Vorgegebener Text:
:::

Die Delphi-Methode wurde in den 50er Jahren in den USA entwickelt und verdankt ihren Namen dem „Orakel von Delphi“. Bei der Delphi-Methode wird eine sorgfältig ausgewählte Expertengruppe wiederholt schriftlich zu zukünftigen Ereignissen, Trends, technischen Entwicklungen und dergleichen befragt. Die anonymen Antworten der einzelnen Teilnehmer werden nach jeder Fragerunde zusammengefasst und allen Teilnehmern zur Verfügung gestellt. Durch die kontrollierte Rückmeldung wird die Interaktion der Gruppe aufrecht erhalten und ein Lernprozess angestoßen, der über eine mögliche Revision der Antworten zu einem verfeinerten Ergebnis der Studie führen soll. Ziel ist die Bildung einer Konsensmeinung. In der Regel wird bereits nach 3 Runden eine hinreichende Konvergenz der Expertenmeinung erzielt. Sollte dies nicht gelingen, können zumindest Meinungsverschiedenheiten aufgedeckt werden.
Diese formale Analysemethode von Zukunftsprobleme findet gerade dann ihre Anwendung, wenn andere (z.B. statistische) Verfahren versagen. Zusätzlich kann sie der Unterstützung anderer Methoden dienen, um Informationen für den Entscheidungsfindungsprozess bereit zu stellen.

:::

Aufgabe: Nach wie vielen Runden wird laut dem Text zur Delphi-Methode in der Regel eine hinreichende Konvergenz der Expertenmeinung erzielt?

Zeilen des Datensatzes:

:::

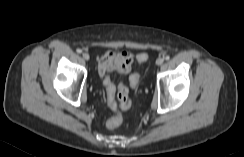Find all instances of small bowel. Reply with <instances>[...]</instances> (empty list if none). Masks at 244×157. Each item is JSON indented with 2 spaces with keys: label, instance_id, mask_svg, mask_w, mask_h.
<instances>
[{
  "label": "small bowel",
  "instance_id": "1",
  "mask_svg": "<svg viewBox=\"0 0 244 157\" xmlns=\"http://www.w3.org/2000/svg\"><path fill=\"white\" fill-rule=\"evenodd\" d=\"M135 60V55L129 51L108 50L97 59L98 73L104 77L107 72H116L120 75H127Z\"/></svg>",
  "mask_w": 244,
  "mask_h": 157
}]
</instances>
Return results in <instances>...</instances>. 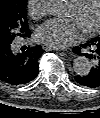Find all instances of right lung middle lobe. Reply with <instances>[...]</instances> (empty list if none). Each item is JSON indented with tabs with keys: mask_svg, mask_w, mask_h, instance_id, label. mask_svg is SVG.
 <instances>
[{
	"mask_svg": "<svg viewBox=\"0 0 100 118\" xmlns=\"http://www.w3.org/2000/svg\"><path fill=\"white\" fill-rule=\"evenodd\" d=\"M27 0H0V43L28 37Z\"/></svg>",
	"mask_w": 100,
	"mask_h": 118,
	"instance_id": "obj_1",
	"label": "right lung middle lobe"
}]
</instances>
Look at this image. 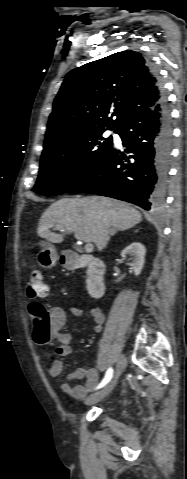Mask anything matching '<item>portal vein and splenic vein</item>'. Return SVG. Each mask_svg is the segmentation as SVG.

:::

Richtige Antwort: In der Regel bereits nach 3 Runden.